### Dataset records

===============

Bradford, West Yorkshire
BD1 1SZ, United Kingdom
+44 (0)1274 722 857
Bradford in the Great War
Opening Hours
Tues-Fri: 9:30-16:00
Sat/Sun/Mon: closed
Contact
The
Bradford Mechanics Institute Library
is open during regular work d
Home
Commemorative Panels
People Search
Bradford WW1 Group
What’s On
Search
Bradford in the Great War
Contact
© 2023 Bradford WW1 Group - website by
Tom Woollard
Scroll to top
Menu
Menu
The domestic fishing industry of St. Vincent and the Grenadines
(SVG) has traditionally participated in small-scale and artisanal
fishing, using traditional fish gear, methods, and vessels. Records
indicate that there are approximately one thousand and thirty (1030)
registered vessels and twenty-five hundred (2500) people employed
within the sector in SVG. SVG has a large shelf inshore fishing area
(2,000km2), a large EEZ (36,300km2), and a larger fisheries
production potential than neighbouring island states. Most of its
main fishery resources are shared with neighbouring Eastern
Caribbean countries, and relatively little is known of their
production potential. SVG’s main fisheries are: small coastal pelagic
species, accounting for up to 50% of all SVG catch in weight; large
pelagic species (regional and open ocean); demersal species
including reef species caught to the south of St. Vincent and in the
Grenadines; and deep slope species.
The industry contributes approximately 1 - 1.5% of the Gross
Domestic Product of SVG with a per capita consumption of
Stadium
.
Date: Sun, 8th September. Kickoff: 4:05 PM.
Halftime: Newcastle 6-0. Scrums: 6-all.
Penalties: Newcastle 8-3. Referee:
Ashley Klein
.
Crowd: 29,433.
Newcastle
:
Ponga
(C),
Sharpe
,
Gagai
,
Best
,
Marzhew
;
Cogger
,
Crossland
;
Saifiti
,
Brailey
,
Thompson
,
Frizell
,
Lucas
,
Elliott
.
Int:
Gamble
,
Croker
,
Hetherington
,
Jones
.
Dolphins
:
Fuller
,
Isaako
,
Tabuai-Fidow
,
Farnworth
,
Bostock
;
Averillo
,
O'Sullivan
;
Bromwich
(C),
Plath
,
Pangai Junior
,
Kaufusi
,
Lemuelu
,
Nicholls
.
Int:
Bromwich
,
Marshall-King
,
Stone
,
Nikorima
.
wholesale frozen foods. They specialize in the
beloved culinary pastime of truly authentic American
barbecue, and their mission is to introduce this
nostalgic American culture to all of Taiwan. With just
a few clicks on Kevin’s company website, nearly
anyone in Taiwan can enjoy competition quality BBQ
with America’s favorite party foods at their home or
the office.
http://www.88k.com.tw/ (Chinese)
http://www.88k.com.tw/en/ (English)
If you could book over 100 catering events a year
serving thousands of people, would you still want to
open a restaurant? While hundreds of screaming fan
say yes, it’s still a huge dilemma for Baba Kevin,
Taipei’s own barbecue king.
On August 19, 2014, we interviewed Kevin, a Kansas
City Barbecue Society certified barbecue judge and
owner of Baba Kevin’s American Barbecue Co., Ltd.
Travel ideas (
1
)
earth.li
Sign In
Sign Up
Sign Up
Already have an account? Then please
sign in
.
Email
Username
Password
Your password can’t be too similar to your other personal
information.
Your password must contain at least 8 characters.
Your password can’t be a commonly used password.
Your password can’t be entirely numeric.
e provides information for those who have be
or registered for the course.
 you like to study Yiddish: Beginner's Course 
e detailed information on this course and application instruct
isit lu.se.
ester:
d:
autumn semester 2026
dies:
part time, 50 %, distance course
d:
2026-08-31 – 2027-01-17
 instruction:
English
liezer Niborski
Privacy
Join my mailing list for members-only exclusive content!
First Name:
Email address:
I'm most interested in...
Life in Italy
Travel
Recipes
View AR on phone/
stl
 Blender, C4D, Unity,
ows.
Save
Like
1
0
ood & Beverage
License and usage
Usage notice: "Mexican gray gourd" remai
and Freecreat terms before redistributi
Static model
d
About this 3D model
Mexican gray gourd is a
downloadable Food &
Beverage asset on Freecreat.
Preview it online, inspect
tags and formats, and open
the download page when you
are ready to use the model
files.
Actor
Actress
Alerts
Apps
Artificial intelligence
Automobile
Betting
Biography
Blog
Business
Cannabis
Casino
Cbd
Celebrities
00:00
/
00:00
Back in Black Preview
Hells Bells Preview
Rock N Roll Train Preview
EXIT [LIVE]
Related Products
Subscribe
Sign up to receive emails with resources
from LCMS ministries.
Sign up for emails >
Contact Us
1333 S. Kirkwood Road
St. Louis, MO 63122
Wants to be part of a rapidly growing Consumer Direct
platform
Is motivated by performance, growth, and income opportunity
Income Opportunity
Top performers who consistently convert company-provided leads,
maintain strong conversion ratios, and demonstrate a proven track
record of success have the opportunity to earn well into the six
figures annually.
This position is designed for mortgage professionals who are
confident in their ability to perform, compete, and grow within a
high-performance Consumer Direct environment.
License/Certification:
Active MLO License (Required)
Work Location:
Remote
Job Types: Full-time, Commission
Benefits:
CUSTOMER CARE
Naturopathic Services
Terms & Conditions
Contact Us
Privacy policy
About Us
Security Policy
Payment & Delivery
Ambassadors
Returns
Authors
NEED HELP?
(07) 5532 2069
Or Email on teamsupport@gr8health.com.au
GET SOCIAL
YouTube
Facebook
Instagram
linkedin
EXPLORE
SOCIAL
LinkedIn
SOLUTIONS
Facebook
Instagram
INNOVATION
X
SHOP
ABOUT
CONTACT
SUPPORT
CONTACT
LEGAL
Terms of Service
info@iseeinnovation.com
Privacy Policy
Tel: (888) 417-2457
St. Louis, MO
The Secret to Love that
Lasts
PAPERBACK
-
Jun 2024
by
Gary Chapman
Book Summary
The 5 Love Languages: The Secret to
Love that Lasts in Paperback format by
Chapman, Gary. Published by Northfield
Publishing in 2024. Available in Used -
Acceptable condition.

===============

### AIM OF THE TASK
Set down everything in the records above from the very beginning down to the line containing "production potential. SVG’s", keeping each line as it appears.

### WRITTEN RESPONSE
Bradford, West Yorkshire
BD1 1SZ, United Kingdom
+44 (0)1274 722 857
Bradford in the Great War
Opening Hours
Tues-Fri: 9:30-16:00
Sat/Sun/Mon: closed
Contact
The
Bradford Mechanics Institute Library
is open during regular work d
Home
Commemorative Panels
People Search
Bradford WW1 Group
What’s On
Search
Bradford in the Great War
Contact
© 2023 Bradford WW1 Group - website by
Tom Woollard
Scroll to top
Menu
Menu
The domestic fishing industry of St. Vincent and the Grenadines
(SVG) has traditionally participated in small-scale and artisanal
fishing, using traditional fish gear, methods, and vessels. Records
indicate that there are approximately one thousand and thirty (1030)
registered vessels and twenty-five hundred (2500) people employed
within the sector in SVG. SVG has a large shelf inshore fishing area
(2,000km2), a large EEZ (36,300km2), and a larger fisheries
production potential than neighbouring island states. Most of its
main fishery resources are shared with neighbouring Eastern
Caribbean countries, and relatively little is known of their
production potential. SVG’s main fisheries are: small coastal pelagic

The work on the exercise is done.